Поднимаюсь на четвертый этаж, вхожу в кабинет к Панферову. Он сидит за своим громадным столом с телефонами. Как и в прошлый раз, смотрит насупившись, грозно, по-партийному, по-кремлевски, воплощает в себе не личность, а инстанцию. Однако не получается. Конечно, в литературе он был инстанцией, весьма значительной — главный редактор журнала. Но был и личностью, не слишком, может быть, значительной, но своеобразной, колоритной, очень характерной для того времени. Деревенский парень, не лишенный способностей, малообразованный, испробовал в свое время перо как «селькор» — сельский корреспондент в провинциальной газете. Напечатали. После этого он уже пера из рук не выпускал, обуяла страсть к сочинительству, вдохновлял пример «великого босяка» Горького, поощряли всякого рода призывы рабочих и крестьян в литературу. Написал роман — его расхвалили «за тему», он тут же следующий, заимел квартиру в Лаврушинском переулке, дачу на Николиной горе, жену-красавицу, к тому же писательницу — Антонину Коптяеву, стал секретарем Союза писателей, депутатом Верховного Совета — словом, весь антураж. И старался держаться соответственно. Людей принимал по строго разработанному ритуалу.

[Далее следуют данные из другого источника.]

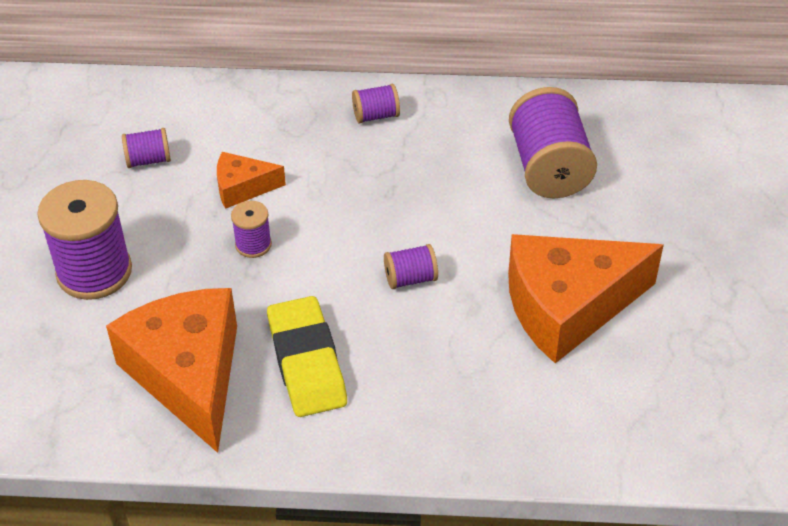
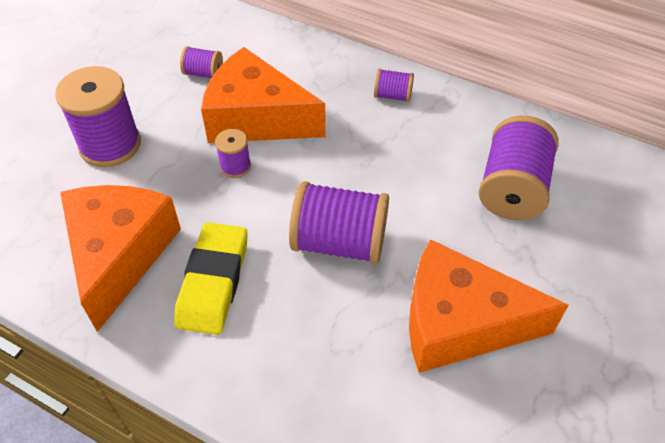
camera: 25 degrees right, 5 degrees up
orange cheese [217,152,286,209] -> orange cheese [201,47,326,143], size x2.06
purple spool [384,244,438,289] -> purple spool [289,181,389,264], size x2.03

Неугодных к нему не допускали. Я помню, как обреченно расхаживал по коридору один весьма известный критик, постоянный сотрудник «Октября», но чем-то Панферову не угодивший. Этого было велено «гнать в шею».
Автор никому не известный, еще не прочитанный, допускался не дальше дверей. Так со стоящим в дверях Панферов с ним и разговаривал. «Почитаем, ответ получите в отделе».
Следующий разряд — жест, приглашающий присесть. Значит, есть шанс на публикацию: кто-то автора рекомендовал, и он уходил обнадеженный.
Но если вслед за приглашением сесть автору протягивалась пачка папирос «Друг» с нарисованной на коробке собакой, это значило, что его напечатают, он друг журнала. В этом смысле название папирос было символично.